**Exercise prompt:**
In the copy, include no pictures, but reproduce every record exactly.

**Records for this exercise:**
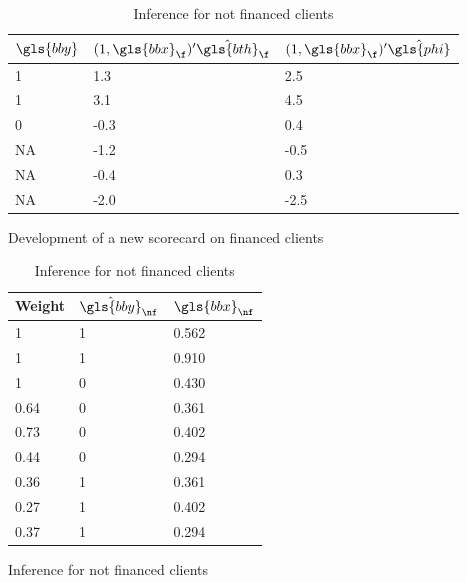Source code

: \begin{table}
{\begin{multicols}{4}
\columnbreak

\begin{subfigure}[t]{0.22\textwidth}
\begin{center}
\begin{adjustbox}{max width=0.95\textwidth}
\begin{tabular}{l l l}
\toprule
\textbf{${\gls{bby}}$} & \textbf{$(1,\gls{bbx}_\f)' \hat{\gls{bth}}_\f$} & \textbf{$(1,\gls{bbx}_\f)' \hat{\gls{phi}}$}\\
\midrule
1 & 1.3 & 2.5\\
1 & 3.1 & 4.5 \\
0 & -0.3 & 0.4 \\
NA & -1.2 & -0.5 \\
NA & -0.4 & 0.3 \\
NA & -2.0 & -2.5 \\
\bottomrule
\end{tabular}
\end{adjustbox}
\end{center}

\caption{Development of a new scorecard on financed clients}
\label{twins:sfig3}
\end{subfigure}

\columnbreak

\begin{subfigure}[t]{0.22\textwidth}
\begin{center}
\begin{adjustbox}{max width=0.95\textwidth}
\begin{tabular}{l l l}
\toprule
\textbf{Weight} & \textbf{$\hat{\gls{bby}}_{\nf}$} & \textbf{${\gls{bbx}}_{\nf}$}\\
\midrule
1 & 1 & 0.562 \\
1 & 1 & 0.910 \\
1 & 0 & 0.430 \\
0.64 & 0 & 0.361 \\
0.73 & 0 & 0.402 \\
0.44 & 0 & 0.294 \\
0.36 & 1 & 0.361 \\
0.27 & 1 & 0.402 \\
0.37 & 1 & 0.294 \\
\bottomrule
\end{tabular}
\end{adjustbox}
\end{center}

\caption{Inference for not financed clients}
\label{twins:sfig4}
\end{subfigure}

\end{multicols}
}
\end{table}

**Solved problem:**
Source code

: \begin{table}
{\begin{multicols}{4}
\columnbreak

\begin{subfigure}[t]{0.22\textwidth}
\begin{center}
\begin{adjustbox}{max width=0.95\textwidth}
\begin{tabular}{l l l}
\toprule
\textbf{${\gls{bby}}$} & \textbf{$(1,\gls{bbx}_\f)' \hat{\gls{bth}}_\f$} & \textbf{$(1,\gls{bbx}_\f)' \hat{\gls{phi}}$}\\
\midrule
1 & 1.3 & 2.5\\
1 & 3.1 & 4.5 \\
0 & -0.3 & 0.4 \\
NA & -1.2 & -0.5 \\
NA & -0.4 & 0.3 \\
NA & -2.0 & -2.5 \\
\bottomrule
\end{tabular}
\end{adjustbox}
\end{center}

\caption{Development of a new scorecard on financed clients}
\label{twins:sfig3}
\end{subfigure}

\columnbreak

\begin{subfigure}[t]{0.22\textwidth}
\begin{center}
\begin{adjustbox}{max width=0.95\textwidth}
\begin{tabular}{l l l}
\toprule
\textbf{Weight} & \textbf{$\hat{\gls{bby}}_{\nf}$} & \textbf{${\gls{bbx}}_{\nf}$}\\
\midrule
1 & 1 & 0.562 \\
1 & 1 & 0.910 \\
1 & 0 & 0.430 \\
0.64 & 0 & 0.361 \\
0.73 & 0 & 0.402 \\
0.44 & 0 & 0.294 \\
0.36 & 1 & 0.361 \\
0.27 & 1 & 0.402 \\
0.37 & 1 & 0.294 \\
\bottomrule
\end{tabular}
\end{adjustbox}
\end{center}

\caption{Inference for not financed clients}
\label{twins:sfig4}
\end{subfigure}

\end{multicols}
}
\end{table}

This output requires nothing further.